(Page extract Opens)
LOWELL — At L&I Army-Navy Store
on Market Street, Glenn Morales engraves stainless steel dog tags on a graphotype machine used in World War II. The tags are his biggest seller at the store he opened three years ago.
“A lot of people get them for their pets or to put their own medical information on it,’’ said Morales, 39, a Marine veteran, who served for 13 years. “I bought the machine for $50 from another veteran. He had it for 30 years. He could have sold it for more. He wanted to help me out.’’
In Chelmsford, Army veterans Sal Amato and Scot Finn started Medsav Solutions, a medical products company, after they returned from yearlong deployments to Afghanistan. The company sells medical products to clinics, nursing homes, and consumers online, and hopes to tap into the veterans’ hospital market.
“When you deploy, it kind of sets you back, from an employment standpoint,’’ said Finn, 30, who is now living in Malden. “You have recent grads coming out of school. Employers look at you and say, ‘Great, you served your country, but it’s been two years since you’ve worked or been in school.’ ’’
Unlike those who returned from prior wars, veterans today return home to an economy that is recovering from the worst conditions since the Depression.
But according to the Bureau of Labor Statistics, veterans are doing slightly better at finding jobs than the overall population. In October, the unemployment rate for veterans was 6.3 percent, down from 7.7 percent in October 2011. The unemployment rate for the general population was 7.9 percent last month, according to the bureau.
The tough job market has prompted some veterans to become bootstrap entrepreneurs. With good leadership and teamwork skills, veterans make good candidates for business ownership, advocates say.
“Veterans make great entrepreneurs because of the training they’ve had,’’ said Walt Wise, chief operations officer at the Northeast Veterans Business Resource Center
in Lawrence, one of 15 transition centers nationwide. “They’re trained to be leaders. They have that can-do spirit. They come from an environment where failure is not an option.’’
State and federal initiatives aim to boost the fortunes of veteran entrepreneurs. Massachusetts, for example, gives tax credits to employers that hire veterans. Veteran-owned businesses also qualify for the incentive, said Matt McKenna, a spokesman for the state Office of Veteran’s Services.
“There’s a veteran in Plymouth who has a cell tower construction business,’’ McKenna said. “Twenty-five percent of his workforce is veterans. It can be a good incentive.’’
The US Small Business Association launched the Patriot Express Loan
program, which provides veterans and military personnel with up to $500,000 in loan guarantees to start or expand a business. The Massachusetts SBA backed 83 loans worth $17.5 million to veterans from Oct. 1, 2011, through Sept. 30, 2012.
aims to help veterans start and grow a business. A curriculum developed by Syracuse University provides guidance on topics such as writing a business plan. The program soon will be offered at military bases in Massachusetts, Wise said.
“There is a movement now in the military, when someone leaves the service, to help them transition better,’’ Wise said. “The bases will be offering Boots-to-Business as part of that.’’
Finn, who has a business degree from Northeastern University, said he thinks such training is invaluable for veterans striking out on their own.
(Page extract Closes)
Task item => Write out the article on veteran entrepreneurs word for word, starting at "aims to help" and ending at "on their own.". You won't need the lines that come after this.
(Extracted entries Opens)
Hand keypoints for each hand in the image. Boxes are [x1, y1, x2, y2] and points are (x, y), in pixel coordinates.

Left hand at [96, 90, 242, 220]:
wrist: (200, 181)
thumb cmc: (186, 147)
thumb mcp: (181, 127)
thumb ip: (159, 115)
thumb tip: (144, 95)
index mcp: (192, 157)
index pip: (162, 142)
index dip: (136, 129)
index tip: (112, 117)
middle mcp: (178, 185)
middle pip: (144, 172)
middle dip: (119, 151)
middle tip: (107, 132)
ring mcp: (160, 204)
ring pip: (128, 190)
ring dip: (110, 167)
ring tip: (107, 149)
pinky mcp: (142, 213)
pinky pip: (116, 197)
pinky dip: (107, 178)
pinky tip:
(Extracted entries Closes)
Written response =>
aims to help veterans start and grow a business. A curriculum developed by Syracuse University provides guidance on topics such as writing a business plan. The program soon will be offered at military bases in Massachusetts, Wise said.
“There is a movement now in the military, when someone leaves the service, to help them transition better,’’ Wise said. “The bases will be offering Boots-to-Business as part of that.’’
Finn, who has a business degree from Northeastern University, said he thinks such training is invaluable for veterans striking out on their own.